Originally published in Washington Examiner on July 8, 2019


Robert Shipp is serving the remainder of a federal prison sentence on an ankle monitor in Chicago, Illinois. But Shipp is being held unlawfully by the U.S. Bureau of Prisons.

Even though he was due to be released from custody last month under a change in federal law, the BOP has refused to release him while it waits until July 19, 2019 to apply the new law at its discretion. There are some 4,000 federal prisoners like Shipp across the country who sit in limbo at BOP’s mercy.

Congress eliminated parole for federal prisoners in 1984, and ever since, a person must serve the full term of imprisonment to which he has been sentenced. The only credit one may receive toward that sentence is “up to 54 days at the end of each year of the prisoner’s term of imprisonment” for good behavior. This language may appear to mean that someone would be able to receive 54 days off of his sentence every year, but the BOP actually uses a calculation methodology that grants good time only for time spent in prison, as opposed to the duration of the sentence imposed by the court. This difference results in about 47 days off a sentence every year, or about a week less than what Congress intended. While seven days per year may not seem like much time to give up, these weeks add up over the course of years long sentences.

On Dec. 21, 2018, as a part of the First Step Act of 2019, Congress finally fixed this accounting problem and ordered BOP to give prisoners the full 54 days of good time credit they earn for good behavior every year. Congress expected this bipartisan fix to take effect immediately.

When the First Step Act was passed, an estimated 4,000 people became eligible for release from custody under the good time fix. But they weren’t released.

Shipp is one of those people. Originally sentenced in 1993 to a mandatory life term in prison for selling drugs, Shipp’s time in BOP custody was reduced to 30 years thanks to retroactive criminal justice reform legislation. With good time credit, he had been set for release on Nov. 26, 2019.

When the First Step Act passed in December, Shipp’s release date should have been recalculated to March 26, 2019. But that release date came and went, and the BOP continued to hold him in custody. This month, the BOP finally informed Shipp that even though it has already calculated his release date (as May 6, 2019) and agrees that his release date is in the past, he is not scheduled to be released until July 19, 2019. According to the agency, the First Step Act doesn’t actually take effect until then. The BOP has, yet again, come up with a creative loophole to avoid its legal responsibilities and keep people in custody longer.

Each day the BOP ignores Congress’ orders, thousands of people continue to be held beyond their lawful release dates, away from their families.
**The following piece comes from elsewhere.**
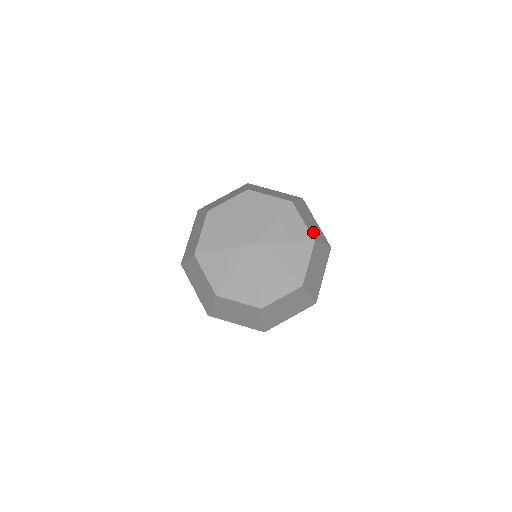
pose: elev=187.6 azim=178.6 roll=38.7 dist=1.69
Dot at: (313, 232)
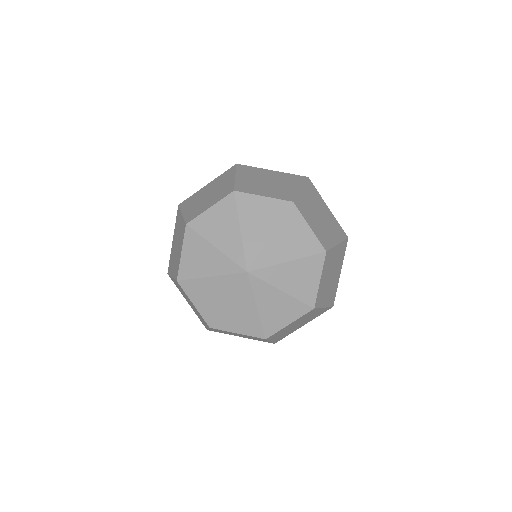
Dot at: (323, 293)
BOP is stealing time from them that they will never get back. Agencies like the BOP cannot wait until they find it convenient to follow the law; they should uphold the law and give people the good time credit they have earned.

Caleb Kruckenberg is litigation counsel at the New Civil Liberties Alliance, which recently filed a complaint against the BOP and requested an emergency court order forcing the agency to comply with the law as written.